Aim of the task:
Can you output the records below exactly as they are written?

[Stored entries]
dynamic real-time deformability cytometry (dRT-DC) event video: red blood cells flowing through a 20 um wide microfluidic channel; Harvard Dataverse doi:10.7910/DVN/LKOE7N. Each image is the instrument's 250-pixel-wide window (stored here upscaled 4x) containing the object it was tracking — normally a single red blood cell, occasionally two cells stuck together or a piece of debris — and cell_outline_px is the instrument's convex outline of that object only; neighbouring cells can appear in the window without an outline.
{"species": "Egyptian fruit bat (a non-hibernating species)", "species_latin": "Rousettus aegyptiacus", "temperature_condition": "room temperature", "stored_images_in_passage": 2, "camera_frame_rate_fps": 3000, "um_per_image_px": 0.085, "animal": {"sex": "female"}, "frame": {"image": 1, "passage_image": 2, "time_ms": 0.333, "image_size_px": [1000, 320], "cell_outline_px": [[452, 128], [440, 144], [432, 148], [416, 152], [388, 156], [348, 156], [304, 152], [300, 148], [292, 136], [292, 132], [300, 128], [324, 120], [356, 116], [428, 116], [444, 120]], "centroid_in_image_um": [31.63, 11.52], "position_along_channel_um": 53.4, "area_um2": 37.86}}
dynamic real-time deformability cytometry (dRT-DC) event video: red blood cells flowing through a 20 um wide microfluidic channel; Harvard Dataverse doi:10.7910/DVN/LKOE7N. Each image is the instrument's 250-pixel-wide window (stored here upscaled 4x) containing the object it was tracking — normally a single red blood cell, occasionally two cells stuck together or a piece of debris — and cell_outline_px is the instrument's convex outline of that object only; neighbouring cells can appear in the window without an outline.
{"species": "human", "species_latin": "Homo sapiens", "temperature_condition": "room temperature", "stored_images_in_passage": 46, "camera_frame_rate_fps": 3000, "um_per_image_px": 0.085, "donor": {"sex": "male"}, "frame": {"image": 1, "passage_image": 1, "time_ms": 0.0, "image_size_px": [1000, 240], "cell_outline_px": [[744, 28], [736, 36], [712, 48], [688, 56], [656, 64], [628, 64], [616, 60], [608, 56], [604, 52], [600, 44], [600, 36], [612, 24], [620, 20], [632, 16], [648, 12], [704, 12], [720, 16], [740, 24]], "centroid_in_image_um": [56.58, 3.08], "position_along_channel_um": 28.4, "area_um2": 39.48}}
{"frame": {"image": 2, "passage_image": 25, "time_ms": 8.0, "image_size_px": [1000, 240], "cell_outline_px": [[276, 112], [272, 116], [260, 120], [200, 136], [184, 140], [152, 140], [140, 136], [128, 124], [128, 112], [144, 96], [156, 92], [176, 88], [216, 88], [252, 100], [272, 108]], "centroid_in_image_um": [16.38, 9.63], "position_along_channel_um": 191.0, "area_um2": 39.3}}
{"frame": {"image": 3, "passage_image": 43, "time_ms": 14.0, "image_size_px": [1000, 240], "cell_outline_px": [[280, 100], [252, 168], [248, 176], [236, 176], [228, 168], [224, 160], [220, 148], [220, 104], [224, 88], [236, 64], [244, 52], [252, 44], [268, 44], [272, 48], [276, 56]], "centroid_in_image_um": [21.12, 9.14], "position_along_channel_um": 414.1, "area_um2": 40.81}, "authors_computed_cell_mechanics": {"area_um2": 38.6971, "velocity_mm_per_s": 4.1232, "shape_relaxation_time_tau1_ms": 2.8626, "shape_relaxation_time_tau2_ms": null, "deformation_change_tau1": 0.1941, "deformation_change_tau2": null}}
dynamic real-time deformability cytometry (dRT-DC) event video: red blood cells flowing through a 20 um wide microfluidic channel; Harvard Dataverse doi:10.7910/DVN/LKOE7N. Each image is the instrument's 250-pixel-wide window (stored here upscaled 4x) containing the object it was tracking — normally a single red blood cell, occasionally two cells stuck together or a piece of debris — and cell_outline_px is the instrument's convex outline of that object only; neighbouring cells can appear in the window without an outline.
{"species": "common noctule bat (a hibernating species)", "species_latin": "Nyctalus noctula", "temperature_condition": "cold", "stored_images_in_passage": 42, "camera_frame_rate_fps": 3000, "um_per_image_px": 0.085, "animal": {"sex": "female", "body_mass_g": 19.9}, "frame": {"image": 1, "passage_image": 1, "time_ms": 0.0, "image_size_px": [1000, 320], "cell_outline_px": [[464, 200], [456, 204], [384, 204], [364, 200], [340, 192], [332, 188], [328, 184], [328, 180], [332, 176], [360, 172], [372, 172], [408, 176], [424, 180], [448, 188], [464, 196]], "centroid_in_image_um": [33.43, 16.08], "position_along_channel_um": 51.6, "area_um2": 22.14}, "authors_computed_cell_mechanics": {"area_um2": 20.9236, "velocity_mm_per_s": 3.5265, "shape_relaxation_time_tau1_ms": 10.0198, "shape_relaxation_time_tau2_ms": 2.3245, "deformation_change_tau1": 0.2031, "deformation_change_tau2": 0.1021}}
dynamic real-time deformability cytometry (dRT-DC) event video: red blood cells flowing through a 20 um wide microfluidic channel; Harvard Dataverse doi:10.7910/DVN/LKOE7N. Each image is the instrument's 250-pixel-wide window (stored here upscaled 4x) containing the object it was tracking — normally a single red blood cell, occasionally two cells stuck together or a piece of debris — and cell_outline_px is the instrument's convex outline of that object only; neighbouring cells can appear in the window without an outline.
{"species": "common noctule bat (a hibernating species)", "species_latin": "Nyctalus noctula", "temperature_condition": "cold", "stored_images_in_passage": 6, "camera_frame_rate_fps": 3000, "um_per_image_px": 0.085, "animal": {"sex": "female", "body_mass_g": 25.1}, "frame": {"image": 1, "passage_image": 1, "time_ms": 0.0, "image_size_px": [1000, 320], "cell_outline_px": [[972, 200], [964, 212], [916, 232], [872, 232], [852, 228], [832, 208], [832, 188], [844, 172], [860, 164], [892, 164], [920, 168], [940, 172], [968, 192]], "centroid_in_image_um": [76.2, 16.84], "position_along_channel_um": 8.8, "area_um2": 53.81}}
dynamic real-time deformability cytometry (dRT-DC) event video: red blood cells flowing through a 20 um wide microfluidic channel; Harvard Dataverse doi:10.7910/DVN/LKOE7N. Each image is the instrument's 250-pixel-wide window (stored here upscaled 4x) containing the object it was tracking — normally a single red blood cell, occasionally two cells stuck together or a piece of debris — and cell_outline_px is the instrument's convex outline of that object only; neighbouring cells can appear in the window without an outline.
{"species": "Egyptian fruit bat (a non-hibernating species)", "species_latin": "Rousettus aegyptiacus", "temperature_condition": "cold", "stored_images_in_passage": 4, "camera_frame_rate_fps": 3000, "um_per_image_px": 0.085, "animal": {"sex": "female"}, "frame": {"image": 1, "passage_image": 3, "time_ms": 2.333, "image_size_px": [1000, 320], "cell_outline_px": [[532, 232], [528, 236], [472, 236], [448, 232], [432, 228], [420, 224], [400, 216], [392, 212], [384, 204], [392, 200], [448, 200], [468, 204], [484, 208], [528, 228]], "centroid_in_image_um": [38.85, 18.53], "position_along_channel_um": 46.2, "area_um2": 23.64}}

Written reply:
dynamic real-time deformability cytometry (dRT-DC) event video: red blood cells flowing through a 20 um wide microfluidic channel; Harvard Dataverse doi:10.7910/DVN/LKOE7N. Each image is the instrument's 250-pixel-wide window (stored here upscaled 4x) containing the object it was tracking — normally a single red blood cell, occasionally two cells stuck together or a piece of debris — and cell_outline_px is the instrument's convex outline of that object only; neighbouring cells can appear in the window without an outline.
{"species": "Egyptian fruit bat (a non-hibernating species)", "species_latin": "Rousettus aegyptiacus", "temperature_condition": "room temperature", "stored_images_in_passage": 2, "camera_frame_rate_fps": 3000, "um_per_image_px": 0.085, "animal": {"sex": "female"}, "frame": {"image": 1, "passage_image": 2, "time_ms": 0.333, "image_size_px": [1000, 320], "cell_outline_px": [[452, 128], [440, 144], [432, 148], [416, 152], [388, 156], [348, 156], [304, 152], [300, 148], [292, 136], [292, 132], [300, 128], [324, 120], [356, 116], [428, 116], [444, 120]], "centroid_in_image_um": [31.63, 11.52], "position_along_channel_um": 53.4, "area_um2": 37.86}}
dynamic real-time deformability cytometry (dRT-DC) event video: red blood cells flowing through a 20 um wide microfluidic channel; Harvard Dataverse doi:10.7910/DVN/LKOE7N. Each image is the instrument's 250-pixel-wide window (stored here upscaled 4x) containing the object it was tracking — normally a single red blood cell, occasionally two cells stuck together or a piece of debris — and cell_outline_px is the instrument's convex outline of that object only; neighbouring cells can appear in the window without an outline.
{"species": "human", "species_latin": "Homo sapiens", "temperature_condition": "room temperature", "stored_images_in_passage": 46, "camera_frame_rate_fps": 3000, "um_per_image_px": 0.085, "donor": {"sex": "male"}, "frame": {"image": 1, "passage_image": 1, "time_ms": 0.0, "image_size_px": [1000, 240], "cell_outline_px": [[744, 28], [736, 36], [712, 48], [688, 56], [656, 64], [628, 64], [616, 60], [608, 56], [604, 52], [600, 44], [600, 36], [612, 24], [620, 20], [632, 16], [648, 12], [704, 12], [720, 16], [740, 24]], "centroid_in_image_um": [56.58, 3.08], "position_along_channel_um": 28.4, "area_um2": 39.48}}
{"frame": {"image": 2, "passage_image": 25, "time_ms": 8.0, "image_size_px": [1000, 240], "cell_outline_px": [[276, 112], [272, 116], [260, 120], [200, 136], [184, 140], [152, 140], [140, 136], [128, 124], [128, 112], [144, 96], [156, 92], [176, 88], [216, 88], [252, 100], [272, 108]], "centroid_in_image_um": [16.38, 9.63], "position_along_channel_um": 191.0, "area_um2": 39.3}}
{"frame": {"image": 3, "passage_image": 43, "time_ms": 14.0, "image_size_px": [1000, 240], "cell_outline_px": [[280, 100], [252, 168], [248, 176], [236, 176], [228, 168], [224, 160], [220, 148], [220, 104], [224, 88], [236, 64], [244, 52], [252, 44], [268, 44], [272, 48], [276, 56]], "centroid_in_image_um": [21.12, 9.14], "position_along_channel_um": 414.1, "area_um2": 40.81}, "authors_computed_cell_mechanics": {"area_um2": 38.6971, "velocity_mm_per_s": 4.1232, "shape_relaxation_time_tau1_ms": 2.8626, "shape_relaxation_time_tau2_ms": null, "deformation_change_tau1": 0.1941, "deformation_change_tau2": null}}
dynamic real-time deformability cytometry (dRT-DC) event video: red blood cells flowing through a 20 um wide microfluidic channel; Harvard Dataverse doi:10.7910/DVN/LKOE7N. Each image is the instrument's 250-pixel-wide window (stored here upscaled 4x) containing the object it was tracking — normally a single red blood cell, occasionally two cells stuck together or a piece of debris — and cell_outline_px is the instrument's convex outline of that object only; neighbouring cells can appear in the window without an outline.
{"species": "common noctule bat (a hibernating species)", "species_latin": "Nyctalus noctula", "temperature_condition": "cold", "stored_images_in_passage": 42, "camera_frame_rate_fps": 3000, "um_per_image_px": 0.085, "animal": {"sex": "female", "body_mass_g": 19.9}, "frame": {"image": 1, "passage_image": 1, "time_ms": 0.0, "image_size_px": [1000, 320], "cell_outline_px": [[464, 200], [456, 204], [384, 204], [364, 200], [340, 192], [332, 188], [328, 184], [328, 180], [332, 176], [360, 172], [372, 172], [408, 176], [424, 180], [448, 188], [464, 196]], "centroid_in_image_um": [33.43, 16.08], "position_along_channel_um": 51.6, "area_um2": 22.14}, "authors_computed_cell_mechanics": {"area_um2": 20.9236, "velocity_mm_per_s": 3.5265, "shape_relaxation_time_tau1_ms": 10.0198, "shape_relaxation_time_tau2_ms": 2.3245, "deformation_change_tau1": 0.2031, "deformation_change_tau2": 0.1021}}
dynamic real-time deformability cytometry (dRT-DC) event video: red blood cells flowing through a 20 um wide microfluidic channel; Harvard Dataverse doi:10.7910/DVN/LKOE7N. Each image is the instrument's 250-pixel-wide window (stored here upscaled 4x) containing the object it was tracking — normally a single red blood cell, occasionally two cells stuck together or a piece of debris — and cell_outline_px is the instrument's convex outline of that object only; neighbouring cells can appear in the window without an outline.
{"species": "common noctule bat (a hibernating species)", "species_latin": "Nyctalus noctula", "temperature_condition": "cold", "stored_images_in_passage": 6, "camera_frame_rate_fps": 3000, "um_per_image_px": 0.085, "animal": {"sex": "female", "body_mass_g": 25.1}, "frame": {"image": 1, "passage_image": 1, "time_ms": 0.0, "image_size_px": [1000, 320], "cell_outline_px": [[972, 200], [964, 212], [916, 232], [872, 232], [852, 228], [832, 208], [832, 188], [844, 172], [860, 164], [892, 164], [920, 168], [940, 172], [968, 192]], "centroid_in_image_um": [76.2, 16.84], "position_along_channel_um": 8.8, "area_um2": 53.81}}
dynamic real-time deformability cytometry (dRT-DC) event video: red blood cells flowing through a 20 um wide microfluidic channel; Harvard Dataverse doi:10.7910/DVN/LKOE7N. Each image is the instrument's 250-pixel-wide window (stored here upscaled 4x) containing the object it was tracking — normally a single red blood cell, occasionally two cells stuck together or a piece of debris — and cell_outline_px is the instrument's convex outline of that object only; neighbouring cells can appear in the window without an outline.
{"species": "Egyptian fruit bat (a non-hibernating species)", "species_latin": "Rousettus aegyptiacus", "temperature_condition": "cold", "stored_images_in_passage": 4, "camera_frame_rate_fps": 3000, "um_per_image_px": 0.085, "animal": {"sex": "female"}, "frame": {"image": 1, "passage_image": 3, "time_ms": 2.333, "image_size_px": [1000, 320], "cell_outline_px": [[532, 232], [528, 236], [472, 236], [448, 232], [432, 228], [420, 224], [400, 216], [392, 212], [384, 204], [392, 200], [448, 200], [468, 204], [484, 208], [528, 228]], "centroid_in_image_um": [38.85, 18.53], "position_along_channel_um": 46.2, "area_um2": 23.64}}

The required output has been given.